Ahora es un factor determinante de competitividad empresarial y desarrollo económico, con un alto impacto tanto en México como en América Latina. Dicha situación, se debe en cierta medida al ecosistema de infraestructura digital, centros de datos y todas las regiones cloud.
Otros aspectos a considerar son el talento especializado, así como los proveedores locales de diversos servicios digitales. Ya que todo esto genera un efecto multiplicador, el cual tiene un alto impacto, desde la atracción de inversión extranjera hasta fortalecer al propio PIB digital.
De esta manera, las inversiones en inteligencia artificial ahora son determinantes o al menos esto se dio a conocer en el estudio “Inversión, innovación y talento de IDC”. El análisis estima que durante 2023 y 2025, se canalizaron alrededor de 8 mil 890 millones de dólares (MDD).
Para proyectos de infraestructura digital en el país, que buscan incrementar la capacidad en términos de tecnología. Para la activación de las cadenas productivas completas vinculadas a construcción, energía, telecomunicaciones, servicios especializados y de operación técnica.

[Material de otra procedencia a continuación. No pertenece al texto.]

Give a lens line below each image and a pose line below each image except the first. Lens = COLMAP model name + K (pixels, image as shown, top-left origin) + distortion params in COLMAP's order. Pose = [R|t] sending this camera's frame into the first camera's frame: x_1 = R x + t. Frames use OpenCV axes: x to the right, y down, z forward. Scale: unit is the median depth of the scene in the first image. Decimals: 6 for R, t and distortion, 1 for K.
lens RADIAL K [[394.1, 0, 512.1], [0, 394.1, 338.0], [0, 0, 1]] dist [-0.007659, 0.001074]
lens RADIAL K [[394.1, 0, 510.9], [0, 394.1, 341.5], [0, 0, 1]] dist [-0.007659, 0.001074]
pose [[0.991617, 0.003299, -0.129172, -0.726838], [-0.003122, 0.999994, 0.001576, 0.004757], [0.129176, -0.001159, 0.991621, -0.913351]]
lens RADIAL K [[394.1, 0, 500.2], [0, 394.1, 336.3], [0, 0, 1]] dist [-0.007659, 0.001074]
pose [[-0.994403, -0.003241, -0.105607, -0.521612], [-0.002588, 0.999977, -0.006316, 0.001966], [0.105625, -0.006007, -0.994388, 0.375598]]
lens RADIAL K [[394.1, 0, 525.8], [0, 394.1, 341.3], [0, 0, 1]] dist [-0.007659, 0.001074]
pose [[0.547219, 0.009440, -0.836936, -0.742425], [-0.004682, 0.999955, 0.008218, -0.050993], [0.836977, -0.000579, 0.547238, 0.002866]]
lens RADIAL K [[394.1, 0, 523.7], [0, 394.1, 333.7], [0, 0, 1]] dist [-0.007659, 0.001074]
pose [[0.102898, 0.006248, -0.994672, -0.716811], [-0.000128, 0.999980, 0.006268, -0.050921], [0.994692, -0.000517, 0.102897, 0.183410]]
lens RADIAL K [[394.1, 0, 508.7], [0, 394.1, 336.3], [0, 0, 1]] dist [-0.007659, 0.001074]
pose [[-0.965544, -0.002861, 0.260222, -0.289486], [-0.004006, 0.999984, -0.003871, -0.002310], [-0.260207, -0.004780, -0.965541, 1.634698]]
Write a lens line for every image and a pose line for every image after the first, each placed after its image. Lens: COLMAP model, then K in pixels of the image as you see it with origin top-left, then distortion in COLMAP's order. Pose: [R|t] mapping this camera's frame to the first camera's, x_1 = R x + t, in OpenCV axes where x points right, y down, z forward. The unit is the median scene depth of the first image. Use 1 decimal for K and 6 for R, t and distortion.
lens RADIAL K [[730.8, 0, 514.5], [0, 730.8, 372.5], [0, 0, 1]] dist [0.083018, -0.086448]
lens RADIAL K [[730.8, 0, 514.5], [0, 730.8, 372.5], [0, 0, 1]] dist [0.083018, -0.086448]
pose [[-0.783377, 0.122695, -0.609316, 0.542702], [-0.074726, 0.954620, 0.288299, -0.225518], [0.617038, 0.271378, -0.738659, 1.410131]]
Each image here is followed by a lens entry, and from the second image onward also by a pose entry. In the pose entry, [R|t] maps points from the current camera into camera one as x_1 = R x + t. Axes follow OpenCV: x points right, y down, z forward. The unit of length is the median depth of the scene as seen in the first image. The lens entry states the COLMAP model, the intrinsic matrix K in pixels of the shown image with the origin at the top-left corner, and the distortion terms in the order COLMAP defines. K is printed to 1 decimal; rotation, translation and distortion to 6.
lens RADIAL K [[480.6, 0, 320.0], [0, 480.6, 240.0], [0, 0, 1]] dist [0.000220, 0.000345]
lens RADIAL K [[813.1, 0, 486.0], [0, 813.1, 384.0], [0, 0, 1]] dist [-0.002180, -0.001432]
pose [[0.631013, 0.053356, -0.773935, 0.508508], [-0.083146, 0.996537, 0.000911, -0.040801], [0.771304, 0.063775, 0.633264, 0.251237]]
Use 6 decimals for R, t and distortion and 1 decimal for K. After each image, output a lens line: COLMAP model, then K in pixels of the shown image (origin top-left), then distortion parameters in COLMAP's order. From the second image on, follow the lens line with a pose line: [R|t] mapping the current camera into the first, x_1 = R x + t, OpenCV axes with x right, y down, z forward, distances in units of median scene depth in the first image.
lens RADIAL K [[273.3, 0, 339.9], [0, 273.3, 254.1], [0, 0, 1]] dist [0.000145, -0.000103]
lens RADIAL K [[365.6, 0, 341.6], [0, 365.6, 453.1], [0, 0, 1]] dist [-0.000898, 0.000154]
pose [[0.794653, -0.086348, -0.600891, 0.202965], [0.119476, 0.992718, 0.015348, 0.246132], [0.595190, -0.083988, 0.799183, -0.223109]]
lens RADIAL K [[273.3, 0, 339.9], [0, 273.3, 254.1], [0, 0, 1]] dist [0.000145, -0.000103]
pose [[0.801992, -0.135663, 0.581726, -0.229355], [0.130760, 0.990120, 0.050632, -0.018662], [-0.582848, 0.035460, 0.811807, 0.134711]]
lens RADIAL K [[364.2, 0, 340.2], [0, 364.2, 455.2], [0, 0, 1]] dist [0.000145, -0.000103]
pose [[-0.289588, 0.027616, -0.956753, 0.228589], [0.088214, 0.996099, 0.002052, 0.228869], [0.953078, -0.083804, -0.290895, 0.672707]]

Esta industria mantiene un crecimiento por encima del promedio del PIB nacional, es así que se consolida como uno de los pilares de la economía digital. Adicionalmente, ese dinamismo contribuye tanto a la productividad empresarial como a la formalización a nivel económico.
Sector empresarial define inversiones en inteligencia artificial
Entidades como Querétaro, Nuevo León y Jalisco son las que concentran las inversiones en inteligencia artificial (IA). Debido a que la infraestructura cloud tiene un impacto territorial directo, por eso proveedores como Oracle buscan fortalecer las industrias clave para el país.
Dentro de estas destacan verticales como manufactura, comercio y bienes de consumo, ya que pueden optimizar su operación y reducir el nivel de latencia. A lo que se suma un mayor nivel de disponibilidad, además de otras áreas como el cumplimiento de residencia de datos.
Al respecto, la investigación de IDC reveló que dichas entidades concentran una gran parte de la inversión en infraestructura digital. Lo que explica su consolidación como polos con un alto valor estratégico a nivel tecnológico, por esto las empresas deben definir dichos planes.
En este sentido, las inversiones en inteligencia artificial se concentran en regiones cloud para mejorar la operación del sector productivo en general. Con esto, se atraen a integradores así como desarrolladores de software, startups y proveedores especializados de servicios de TI.
Con esto, el objetivo es generar un círculo virtuoso de innovación y crecimiento basado en la innovación, propiedad intelectual y PIB digital. Todo más allá de la infraestructura física, por eso el ecosistema que se desarrolla alrededor de la nube impulsa la creación del contenido.
Finalmente, proveedores como Oracle pretenden contribuir al crecimiento de las empresas independientes de desarrollo de software (ISV). Así como entrega de diferentes servicios, ya sean de consultoría, integración o soporte, así en conjunto se impulsa al sector productivo.